Dataset records Block Start
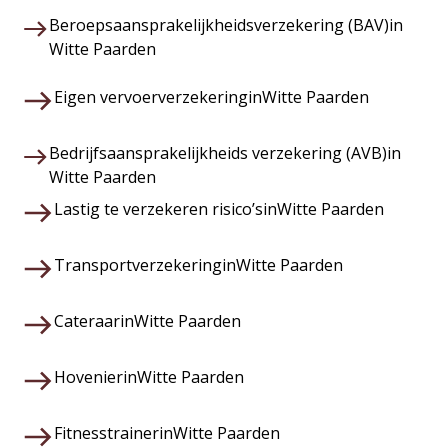
Beroepsaansprakelijkheidsverzekering (BAV)
in
Witte Paarden
Eigen vervoerverzekering
in
Witte Paarden
Bedrijfsaansprakelijkheids verzekering (AVB)
in
Witte Paarden
Lastig te verzekeren risico’s
in
Witte Paarden
Transportverzekering
in
Witte Paarden
Cateraar
in
Witte Paarden
Hovenier
in
Witte Paarden
Fitnesstrainer
in
Witte Paarden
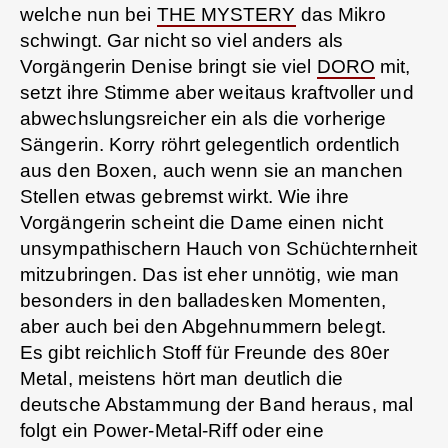
welche nun bei
THE MYSTERY
das Mikro
schwingt. Gar nicht so viel anders als
Vorgängerin Denise bringt sie viel
DORO
mit,
setzt ihre Stimme aber weitaus kraftvoller und
abwechslungsreicher ein als die vorherige
Sängerin. Korry röhrt gelegentlich ordentlich
aus den Boxen, auch wenn sie an manchen
Stellen etwas gebremst wirkt. Wie ihre
Vorgängerin scheint die Dame einen nicht
unsympathischern Hauch von Schüchternheit
mitzubringen. Das ist eher unnötig, wie man
besonders in den balladesken Momenten,
aber auch bei den Abgehnummern belegt.
Es gibt reichlich Stoff für Freunde des 80er
Metal, meistens hört man deutlich die
deutsche Abstammung der Band heraus, mal
folgt ein Power-Metal-Riff oder eine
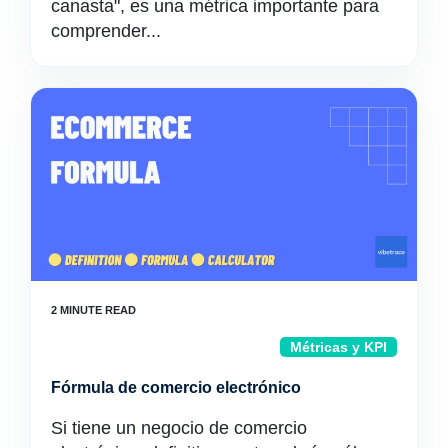
canasta", es una métrica importante para
comprender...
Métricas y KPI
Fórmula de comercio electrónico
Si tiene un negocio de comercio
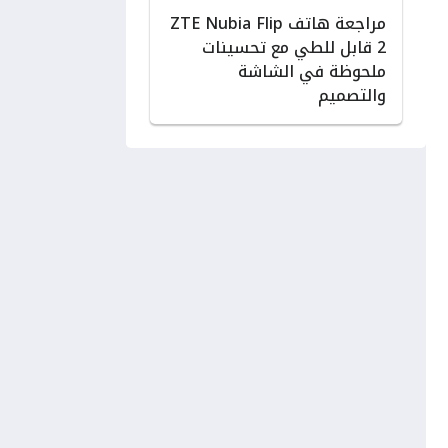
مراجعة هاتف ZTE Nubia Flip
2 قابل للطي مع تحسينات
ملحوظة في الشاشة
والتصميم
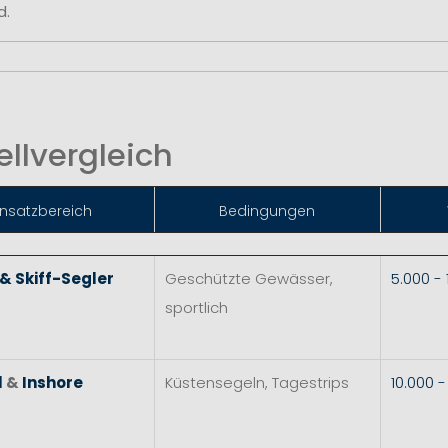
d.
llvergleich
insatzbereich
Bedingungen
 & Skiff-Segler
Geschützte Gewässer,
5.000 -
sportlich
l
&
Inshore
Küstensegeln, Tagestrips
10.000 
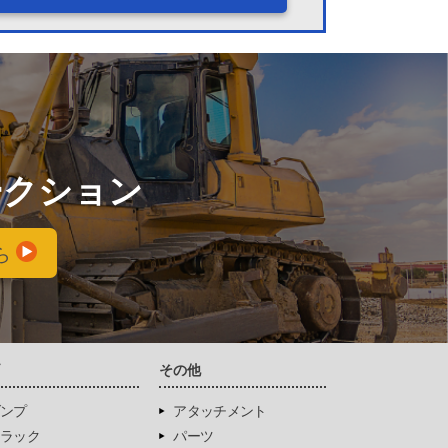
ークション
ら
両
その他
ンプ
アタッチメント
ラック
パーツ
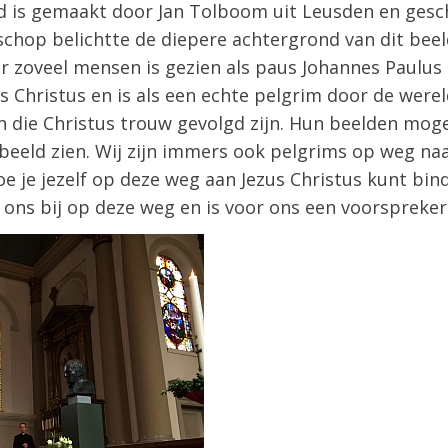
eld is gemaakt door Jan Tolboom uit Leusden en ges
chop belichtte de diepere achtergrond van dit beel
r zoveel mensen is gezien als paus Johannes Paulus 
us Christus en is als een echte pelgrim door de were
n die Christus trouw gevolgd zijn. Hun beelden mog
beeld zien. Wij zijn immers ook pelgrims op weg naa
oe je jezelf op deze weg aan Jezus Christus kunt bin
t ons bij op deze weg en is voor ons een voorspreker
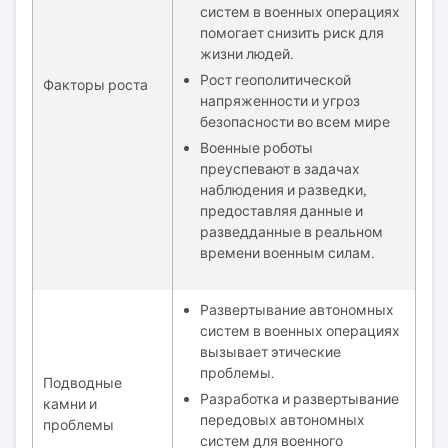
систем в военных операциях
помогает снизить риск для
жизни людей.
Рост геополитической
Факторы роста
напряженности и угроз
безопасности во всем мире
Военные роботы
преуспевают в задачах
наблюдения и разведки,
предоставляя данные и
разведданные в реальном
времени военным силам.
Развертывание автономных
систем в военных операциях
вызывает этические
проблемы.
Подводные
Разработка и развертывание
камни и
передовых автономных
проблемы
систем для военного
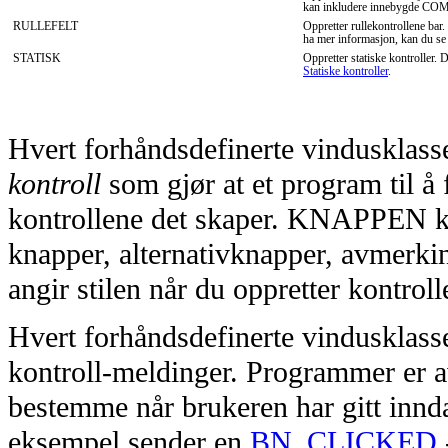
kan inkludere innebygde COM-
RULLEFELT
Oppretter rullekontrollene bar.
ha mer informasjon, kan du s
STATISK
Oppretter statiske kontroller. 
Statiske kontroller
.
Hvert forhåndsdefinerte vindusklasse
kontroll
som gjør at et program til å 
kontrollene det skaper. KNAPPEN klas
knapper, alternativknapper, avmerk
angir stilen når du oppretter kontroll
Hvert forhåndsdefinerte vindusklasse
kontroll-meldinger. Programmer er a
bestemme når brukeren har gitt innda
eksempel sender en
BN_CLICKED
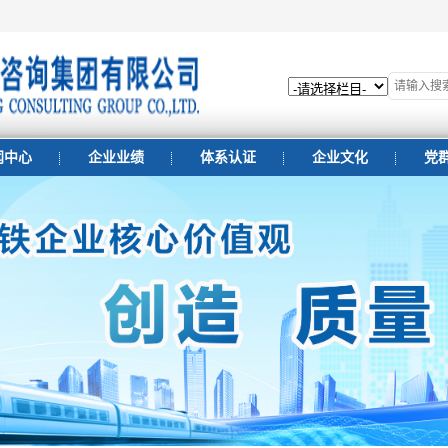
闻中心
企业业绩
体系认证
企业文化
党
Dataset records Block End
Exercise details = Swap "военных операциях" for "боевых операциях" in the lines that begin with the one containing "métrica importante para" and end with the one containing "систем для военного", leaving everything else unchanged. Return only those lines, without the pictures.

Expected answer =
canasta", es una métrica importante para
comprender...
Métricas y KPI
Fórmula de comercio electrónico
Si tiene un negocio de comercio
مراجعة هاتف ZTE Nubia Flip
2 قابل للطي مع تحسينات
ملحوظة في الشاشة
والتصميم
d.
llvergleich
insatzbereich
Bedingungen
 & Skiff-Segler
Geschützte Gewässer,
5.000 -
sportlich
l
&
Inshore
Küstensegeln, Tagestrips
10.000 
ークション
ら
両
その他
ンプ
アタッチメント
ラック
パーツ
eld is gemaakt door Jan Tolboom uit Leusden en ges
chop belichtte de diepere achtergrond van dit beel
r zoveel mensen is gezien als paus Johannes Paulus 
us Christus en is als een echte pelgrim door de were
n die Christus trouw gevolgd zijn. Hun beelden mog
beeld zien. Wij zijn immers ook pelgrims op weg naa
oe je jezelf op deze weg aan Jezus Christus kunt bin
t ons bij op deze weg en is voor ons een voorspreker
систем в боевых операциях
помогает снизить риск для
жизни людей.
Рост геополитической
Факторы роста
напряженности и угроз
безопасности во всем мире
Военные роботы
преуспевают в задачах
наблюдения и разведки,
предоставляя данные и
разведданные в реальном
времени военным силам.
Развертывание автономных
систем в боевых операциях
вызывает этические
проблемы.
Подводные
Разработка и развертывание
камни и
передовых автономных
проблемы
систем для военного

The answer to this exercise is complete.